Vane bows his head, before glancing around the room. “Where is Lady Penny?”
“She went to the archives,” Ren says, stepping through the door as well. “She has a few questions to ask the Captain of the Guard.”
“The Captain?”
“The guy who saved your life and brought us here. He’s waived your treatment, too.”
Vane raises a brow. “I see. He is a kind man indeed.”
The man staggers to the couch, his limbs still not as strong as he probably would like. Gridel stokes the fire blazing in the hearth, and Ren takes a seat next to Vane. They still have to wait for Penny to return before they can discuss their next plan of action.

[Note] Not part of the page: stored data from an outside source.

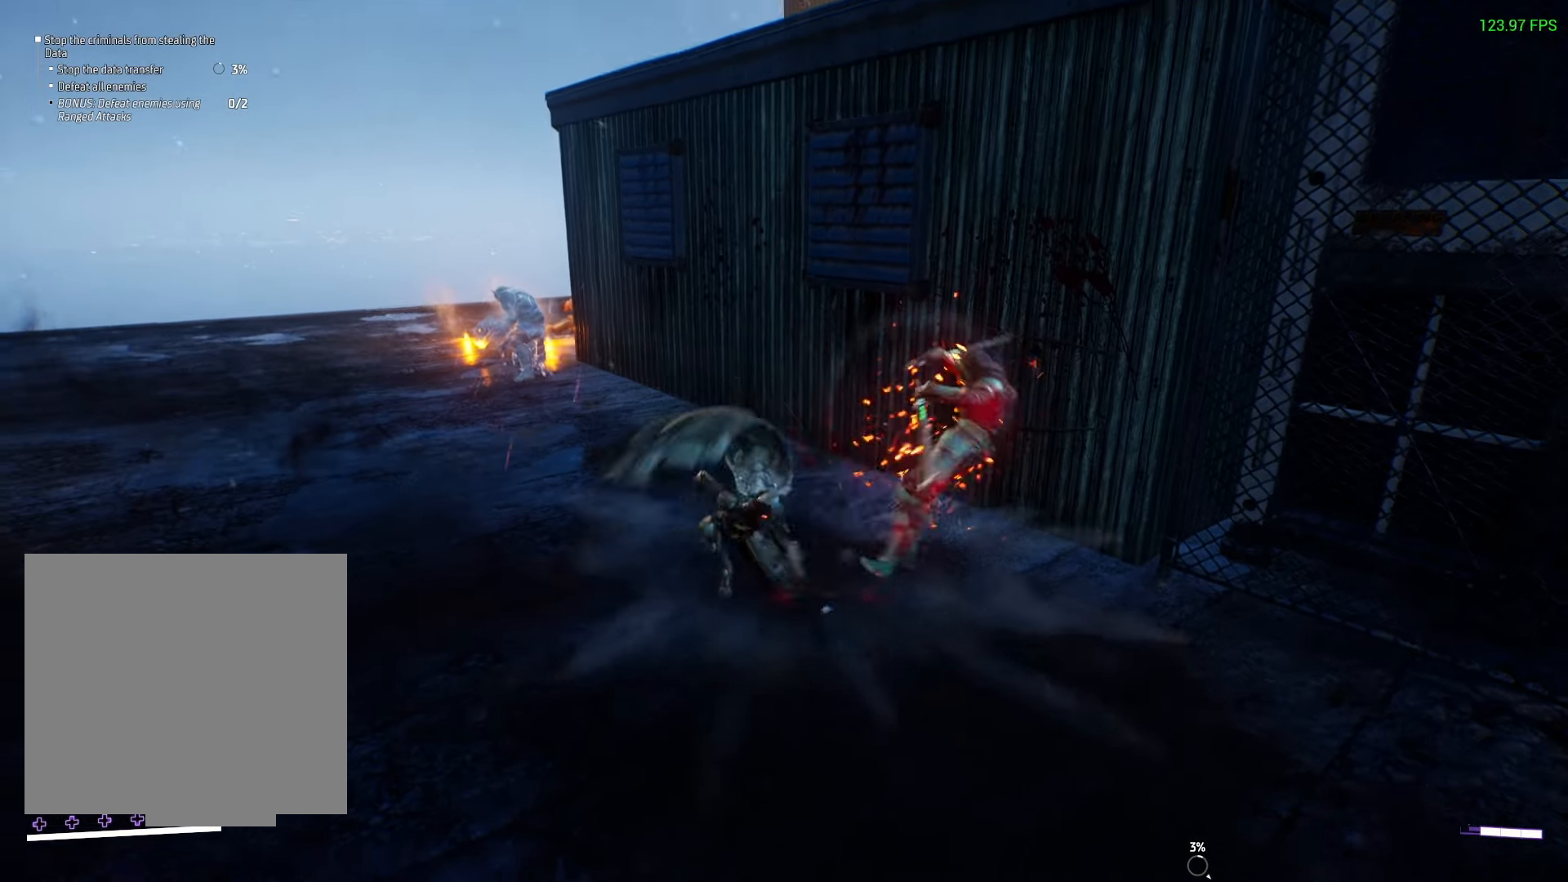
{"buttons": [], "left_stick": "up-left", "right_stick": "down-right", "events": [[183, "left_stick", "up-left"], [217, "Y", "down"], [283, "Y", "up"], [500, "right_stick", "down-right"]]}
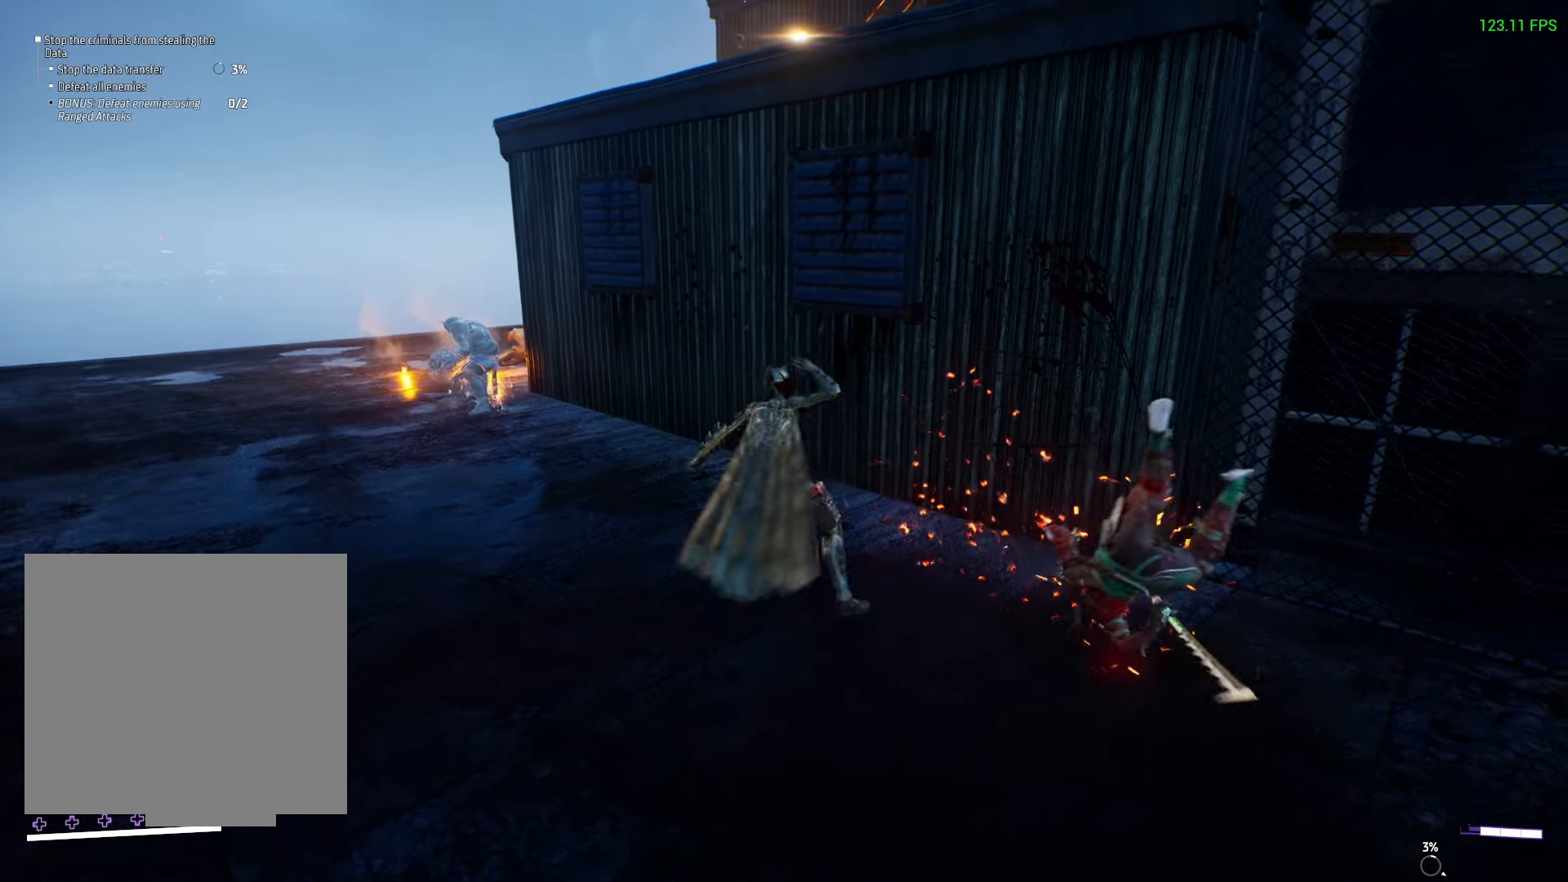
{"buttons": [], "left_stick": "center", "right_stick": "center", "events": [[150, "right_stick", "center"], [283, "left_stick", "right"], [300, "Y", "down"], [383, "Y", "up"], [417, "left_stick", "center"]]}
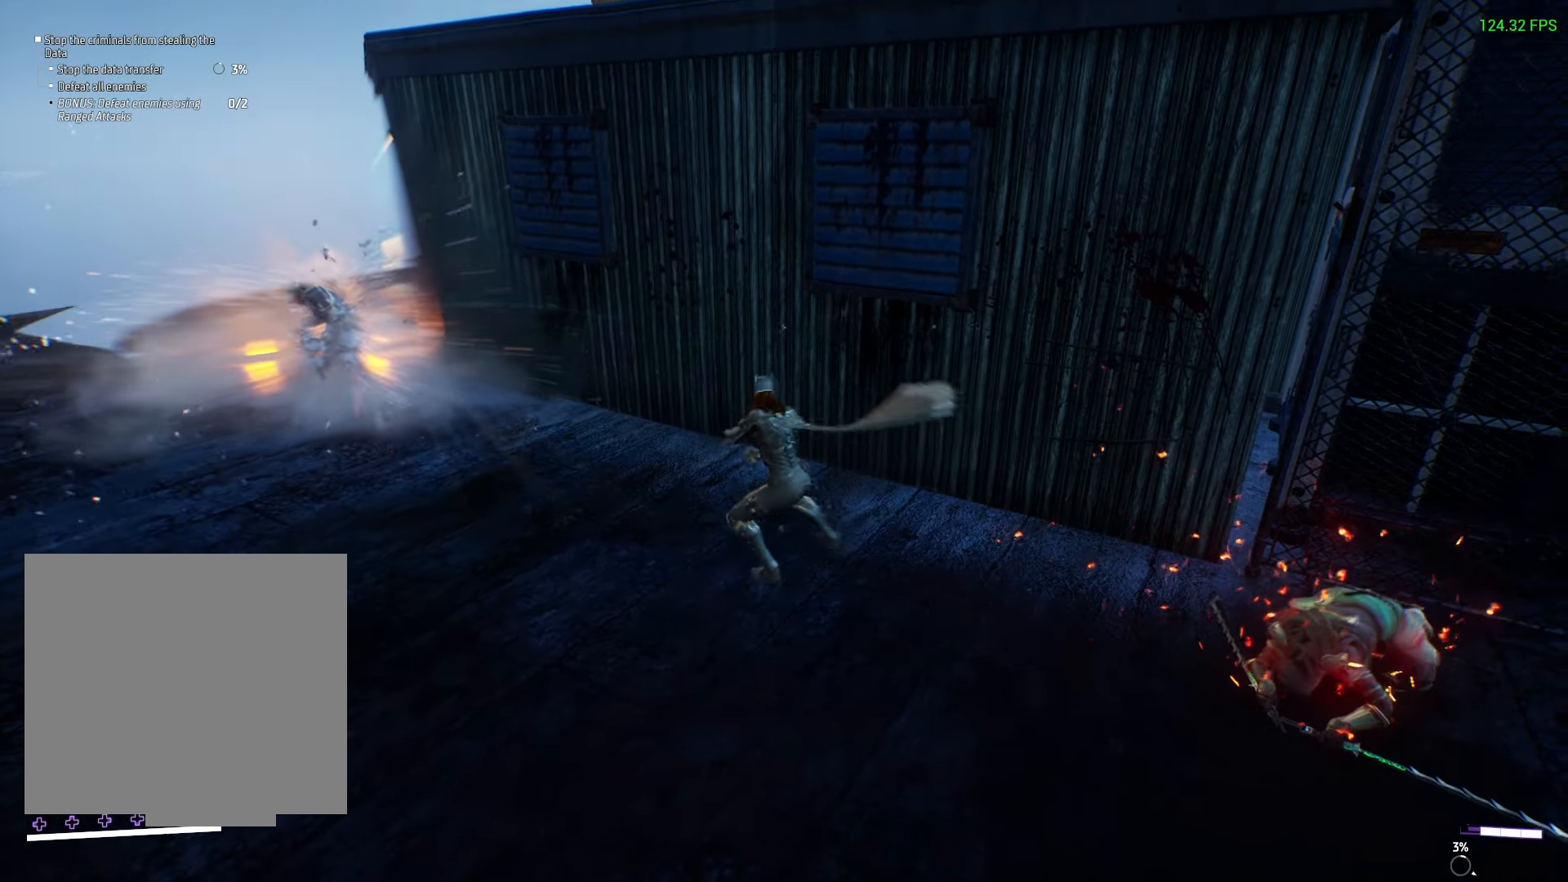
{"buttons": [], "left_stick": "right", "right_stick": "center", "events": [[383, "left_stick", "right"], [400, "X", "down"], [400, "Y", "down"], [417, "Y", "up"], [450, "X", "up"]]}
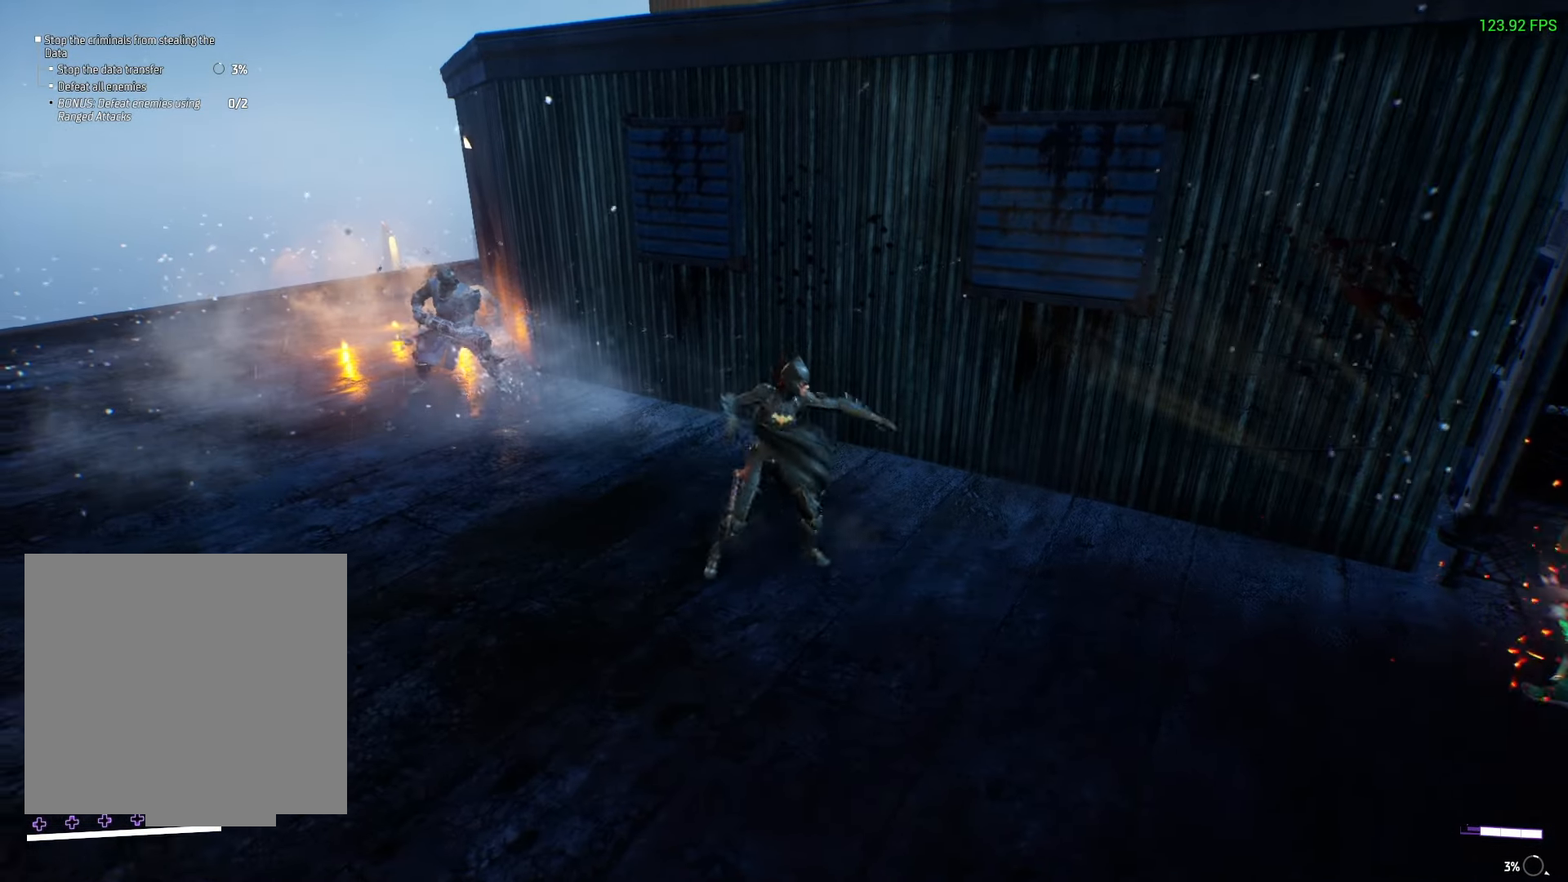
{"buttons": [], "left_stick": "right", "right_stick": "center", "events": []}
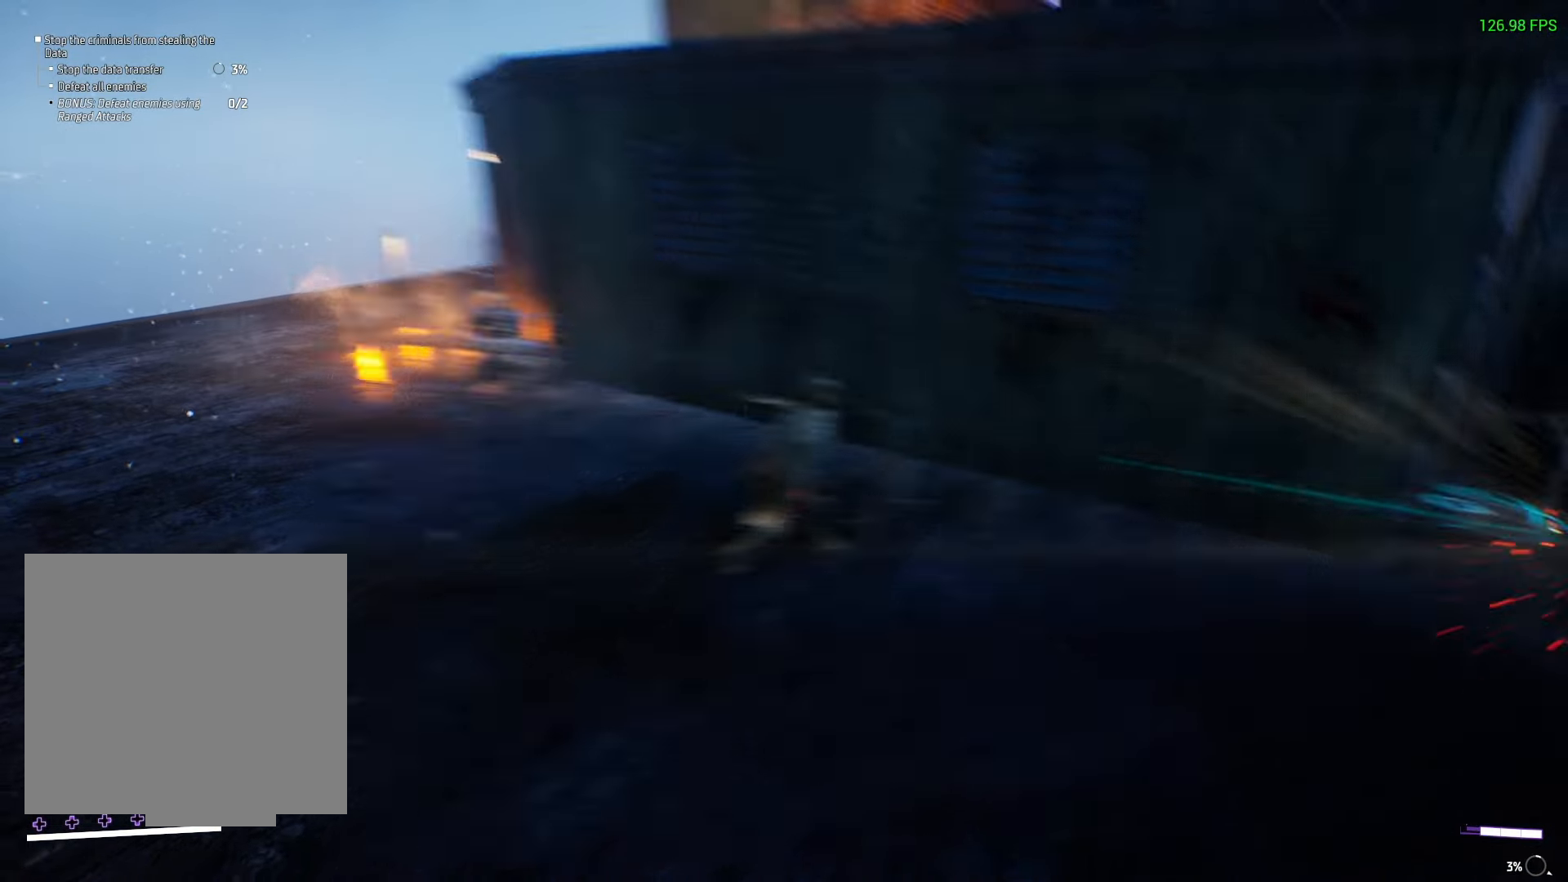
{"buttons": [], "left_stick": "right", "right_stick": "right", "events": [[233, "Y", "down"], [300, "Y", "up"], [500, "right_stick", "right"]]}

As of now, they’ve yet to figure out what to do with Tiv yet. Bring him along for the rest of their adventure (which is a terrible idea, in Ren’s eyes)? Or let him stay in this house? But wouldn’t Minister Berg kick him out again? It doesn’t look like Hal nor his army would want to keep him either, now that he’s stood up for Beville. They, or Tiv, have three options, and none of them sound ideal.
“Shall I start preparing dinner?” Gridel asks.
“Yeah, sure. Penny can come back to some piping hot soup,” Ren says. “What are we making?”
“I think some stew would be good for this climate. I’ve purchased a slab of Qiqirn meat, with a few vegetables.” Gridel makes for the kitchen, only to be stopped by Ren’s question.
“What’s a Qiqirn?”
Gridel pauses, a hand on the doorjamb, as she considers her answer. It’s become so quiet that Ren can almost hear a pin drop.
“I don’t know,” Gridel says finally, and Ren can hear the frown in her voice. “I’m assuming that it would lend its taste to the broth just like any other meat.”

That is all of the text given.